Perlindungan terhadap kaum minoritas selalu menjadi isu di setiap negara. Bahkan, di sejumlah negara demokratis sekalipun, isu itu tetap belum terselesaikan.
Oleh
·2 menit baca
Meski sangat minimal, penyelenggaraan pemilu menjadi salah satu ukuran untuk menyebut sebuah negara telah memasuki alam demokrasi atau tidak. Myanmar yang selama beberapa dekade berada di bawah kekuasaan militer akhirnya memasuki babak anyar itu setelah melaksanakan pemilu pada 2015. Lewat pemilu ini, Aung San Suu Kyi menang dan tampil sebagai pemimpin pemerintahan.
Namun, perubahan politik ke arah lebih terbuka tak menjamin masalah perlindungan kaum minoritas tertangani. Pemenuhan hak kelompok minoritas tidak serta-merta terwujud setelah sebuah negara menjadi demokratis. Ada proses panjang yang harus dijalani, yang tak bisa diselesaikan secara otomatis lewat pemilu. Ada problem budaya, sejarah, politik, hingga ekonomi yang melingkupi isu relasi antaretnis. Masing-masing dimensi ini memerlukan penanganan tersendiri.
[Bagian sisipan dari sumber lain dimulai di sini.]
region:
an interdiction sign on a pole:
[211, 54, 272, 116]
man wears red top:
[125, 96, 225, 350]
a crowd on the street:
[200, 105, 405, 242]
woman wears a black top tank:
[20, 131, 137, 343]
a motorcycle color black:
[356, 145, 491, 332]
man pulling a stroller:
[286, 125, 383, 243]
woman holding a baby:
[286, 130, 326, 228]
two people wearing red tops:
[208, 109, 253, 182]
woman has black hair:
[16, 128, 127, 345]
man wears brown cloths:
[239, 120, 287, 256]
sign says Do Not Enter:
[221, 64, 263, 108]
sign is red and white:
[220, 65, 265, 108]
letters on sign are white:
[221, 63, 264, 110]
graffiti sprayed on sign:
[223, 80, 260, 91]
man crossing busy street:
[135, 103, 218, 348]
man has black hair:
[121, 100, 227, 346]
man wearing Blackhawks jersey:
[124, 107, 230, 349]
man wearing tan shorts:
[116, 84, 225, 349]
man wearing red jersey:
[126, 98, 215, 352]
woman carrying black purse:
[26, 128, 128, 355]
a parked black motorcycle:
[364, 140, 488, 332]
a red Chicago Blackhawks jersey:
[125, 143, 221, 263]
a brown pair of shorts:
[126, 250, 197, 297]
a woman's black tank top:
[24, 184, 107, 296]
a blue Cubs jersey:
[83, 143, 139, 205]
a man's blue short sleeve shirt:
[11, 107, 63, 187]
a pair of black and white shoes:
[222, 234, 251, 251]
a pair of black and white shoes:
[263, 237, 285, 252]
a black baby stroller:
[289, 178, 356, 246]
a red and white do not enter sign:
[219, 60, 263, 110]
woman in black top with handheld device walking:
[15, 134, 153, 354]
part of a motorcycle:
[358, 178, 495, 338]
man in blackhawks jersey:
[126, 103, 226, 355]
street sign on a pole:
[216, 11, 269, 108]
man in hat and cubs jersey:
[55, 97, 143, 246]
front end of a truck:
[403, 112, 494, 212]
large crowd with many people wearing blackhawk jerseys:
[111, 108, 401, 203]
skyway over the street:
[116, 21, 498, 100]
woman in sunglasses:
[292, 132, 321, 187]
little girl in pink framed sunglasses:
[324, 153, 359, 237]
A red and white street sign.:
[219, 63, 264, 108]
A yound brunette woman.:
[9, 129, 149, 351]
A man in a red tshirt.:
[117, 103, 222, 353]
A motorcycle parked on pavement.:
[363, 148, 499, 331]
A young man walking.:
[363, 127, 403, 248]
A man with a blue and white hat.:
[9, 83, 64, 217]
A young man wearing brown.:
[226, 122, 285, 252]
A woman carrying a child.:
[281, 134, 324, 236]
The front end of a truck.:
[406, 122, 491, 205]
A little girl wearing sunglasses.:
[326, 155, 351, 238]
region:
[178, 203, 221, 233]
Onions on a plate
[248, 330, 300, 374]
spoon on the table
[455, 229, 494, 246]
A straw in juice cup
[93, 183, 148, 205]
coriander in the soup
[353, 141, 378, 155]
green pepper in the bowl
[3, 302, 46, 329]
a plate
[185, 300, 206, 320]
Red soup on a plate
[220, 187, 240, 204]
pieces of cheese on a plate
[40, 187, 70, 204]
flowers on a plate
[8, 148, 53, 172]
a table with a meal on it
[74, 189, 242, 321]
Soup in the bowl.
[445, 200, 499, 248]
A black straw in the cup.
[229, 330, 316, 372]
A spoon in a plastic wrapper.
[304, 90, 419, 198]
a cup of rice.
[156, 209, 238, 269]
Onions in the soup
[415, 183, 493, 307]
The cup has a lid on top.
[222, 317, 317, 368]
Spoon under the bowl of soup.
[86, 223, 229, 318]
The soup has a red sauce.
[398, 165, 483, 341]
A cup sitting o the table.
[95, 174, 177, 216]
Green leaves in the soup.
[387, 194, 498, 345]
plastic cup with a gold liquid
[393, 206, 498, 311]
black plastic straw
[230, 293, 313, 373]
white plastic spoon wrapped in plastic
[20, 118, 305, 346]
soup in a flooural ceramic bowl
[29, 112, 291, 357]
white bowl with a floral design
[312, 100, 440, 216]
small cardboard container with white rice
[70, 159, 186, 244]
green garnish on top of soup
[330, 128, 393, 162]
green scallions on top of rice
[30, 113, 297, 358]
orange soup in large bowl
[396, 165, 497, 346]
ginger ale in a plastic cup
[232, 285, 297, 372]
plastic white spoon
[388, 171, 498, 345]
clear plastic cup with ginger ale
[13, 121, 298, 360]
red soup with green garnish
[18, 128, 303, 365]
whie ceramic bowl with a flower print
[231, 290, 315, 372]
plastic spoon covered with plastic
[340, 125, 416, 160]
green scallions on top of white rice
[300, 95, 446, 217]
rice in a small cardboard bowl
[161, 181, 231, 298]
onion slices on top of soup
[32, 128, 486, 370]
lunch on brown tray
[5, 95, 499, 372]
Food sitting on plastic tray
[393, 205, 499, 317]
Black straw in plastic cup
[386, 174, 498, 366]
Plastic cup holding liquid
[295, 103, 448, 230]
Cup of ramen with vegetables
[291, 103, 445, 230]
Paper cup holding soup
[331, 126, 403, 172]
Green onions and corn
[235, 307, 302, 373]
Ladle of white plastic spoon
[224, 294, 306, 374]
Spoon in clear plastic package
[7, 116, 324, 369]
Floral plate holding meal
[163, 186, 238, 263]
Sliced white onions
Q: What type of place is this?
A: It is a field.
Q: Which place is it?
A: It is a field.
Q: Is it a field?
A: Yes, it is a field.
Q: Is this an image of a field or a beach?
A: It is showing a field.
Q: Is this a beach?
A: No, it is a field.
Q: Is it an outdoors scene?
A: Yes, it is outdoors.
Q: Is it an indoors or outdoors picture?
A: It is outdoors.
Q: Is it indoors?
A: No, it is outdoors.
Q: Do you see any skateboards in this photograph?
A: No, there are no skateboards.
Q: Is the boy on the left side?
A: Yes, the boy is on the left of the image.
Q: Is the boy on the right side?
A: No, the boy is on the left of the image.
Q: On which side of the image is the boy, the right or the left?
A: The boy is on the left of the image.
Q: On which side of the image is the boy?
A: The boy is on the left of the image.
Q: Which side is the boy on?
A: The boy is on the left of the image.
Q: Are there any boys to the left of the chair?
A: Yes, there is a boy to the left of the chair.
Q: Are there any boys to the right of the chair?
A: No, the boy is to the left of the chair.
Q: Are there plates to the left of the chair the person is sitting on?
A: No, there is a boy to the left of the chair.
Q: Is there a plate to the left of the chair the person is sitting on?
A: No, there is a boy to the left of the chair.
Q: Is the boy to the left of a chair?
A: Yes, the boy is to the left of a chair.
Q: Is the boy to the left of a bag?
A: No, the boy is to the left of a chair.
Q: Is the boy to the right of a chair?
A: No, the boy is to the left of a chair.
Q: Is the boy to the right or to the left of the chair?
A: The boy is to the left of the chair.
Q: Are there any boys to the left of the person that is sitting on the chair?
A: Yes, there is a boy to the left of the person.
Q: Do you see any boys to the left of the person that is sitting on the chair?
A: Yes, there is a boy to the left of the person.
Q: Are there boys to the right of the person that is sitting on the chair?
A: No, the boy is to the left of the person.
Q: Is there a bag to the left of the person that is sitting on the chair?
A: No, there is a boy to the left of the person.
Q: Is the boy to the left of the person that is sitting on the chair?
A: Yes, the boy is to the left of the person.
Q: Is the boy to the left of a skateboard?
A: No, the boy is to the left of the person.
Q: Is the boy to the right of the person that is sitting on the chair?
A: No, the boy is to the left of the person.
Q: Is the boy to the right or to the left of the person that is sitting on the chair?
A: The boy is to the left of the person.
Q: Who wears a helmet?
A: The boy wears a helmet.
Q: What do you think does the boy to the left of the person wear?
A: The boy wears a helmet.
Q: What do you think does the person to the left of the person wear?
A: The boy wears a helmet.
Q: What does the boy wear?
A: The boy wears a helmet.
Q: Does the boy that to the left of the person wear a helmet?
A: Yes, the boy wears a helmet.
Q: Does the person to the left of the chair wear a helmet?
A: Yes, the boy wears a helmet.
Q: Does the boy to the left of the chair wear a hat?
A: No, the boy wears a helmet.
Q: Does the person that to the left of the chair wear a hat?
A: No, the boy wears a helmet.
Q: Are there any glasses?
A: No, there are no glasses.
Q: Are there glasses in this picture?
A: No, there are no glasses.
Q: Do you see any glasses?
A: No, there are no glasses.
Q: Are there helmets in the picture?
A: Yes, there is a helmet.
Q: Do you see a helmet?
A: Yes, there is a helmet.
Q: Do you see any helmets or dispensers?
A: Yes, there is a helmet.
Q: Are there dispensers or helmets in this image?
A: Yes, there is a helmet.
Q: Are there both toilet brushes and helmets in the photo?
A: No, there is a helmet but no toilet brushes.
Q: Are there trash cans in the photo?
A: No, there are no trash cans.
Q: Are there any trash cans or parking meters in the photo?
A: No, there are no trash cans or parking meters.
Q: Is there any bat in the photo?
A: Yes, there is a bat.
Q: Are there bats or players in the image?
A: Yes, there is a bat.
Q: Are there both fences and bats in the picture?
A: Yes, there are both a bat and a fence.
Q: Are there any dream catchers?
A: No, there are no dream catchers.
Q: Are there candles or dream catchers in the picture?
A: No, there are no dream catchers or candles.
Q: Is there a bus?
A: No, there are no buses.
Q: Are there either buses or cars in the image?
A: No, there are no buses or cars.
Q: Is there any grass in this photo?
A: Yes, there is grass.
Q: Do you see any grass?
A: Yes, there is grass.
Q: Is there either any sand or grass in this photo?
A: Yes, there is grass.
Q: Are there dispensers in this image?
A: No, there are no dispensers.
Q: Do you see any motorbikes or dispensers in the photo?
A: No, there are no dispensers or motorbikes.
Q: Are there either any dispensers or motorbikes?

Harus diakui, inilah yang tengah dialami Myanmar dalam kasus warga minoritas Rohingya di Negara Bagian Rakhine.
Dalam perkembangan terakhir kasus itu, Presiden Myanmar Win Myint, Selasa (21/1/2020), menyatakan, pemerintah ”setuju” dengan temuan Komisi Penyelidikan Independen bahwa militer melakukan kejahatan perang dalam operasi melawan pemberontak. Akibatnya, lebih dari 700.000 warga Rohingya mengungsi ke Bangladesh. Win Myint mengungkapkan pula telah meneruskan laporan itu kepada militer sehingga mereka dapat memperpanjang penyelidikan yang sedang berlangsung. Komisi itu tak menyebut ada bukti yang mendukung tuduhan bahwa militer Myanmar melakukan genosida (pemusnahan etnis secara terencana).
Perkembangan terakhir ini terjadi menjelang dikeluarkannya putusan sela oleh Mahkamah Internasional (ICJ) yang sedang menggelar sidang dugaan genosida warga Rohingya. Putusan sela memang diperlukan agar warga Rohingya dapat segera tertolong karena putusan final ICJ diperkirakan akan keluar dalam waktu lama.
Penanganan terhadap kaum minoritas adalah tantangan bagi sejumlah negara. Prosedur demokrasi, seperti pemilihan terbuka anggota legislatif, kerap tak mampu menangani ketidakadilan yang dialami kelompok minoritas. Pemilu mungkin justru memperkuat ketidakadilan itu.
Dalam situasi itulah, keterbukaan pemerintah sebuah negara dibutuhkan guna memperbaiki penanganan terhadap kelompok minoritas. Kebijakan perbaikan relasi antaretnis dan pembangunan yang lebih merata serta inklusif tak hanya memerlukan dana, tetapi juga memerlukan perubahan paradigma secara mendasar. Memang tak mudah menjalaninya, tetapi melalui demokrasi, keterbukaan, dan kebebasan pers, hal itu dapat dicapai. Pada saat sudah tercapai, di saat itulah demokrasi—jalur yang telah dipilih Myanmar—memberi manfaat seluas-luasnya bagi seluruh penduduk negara.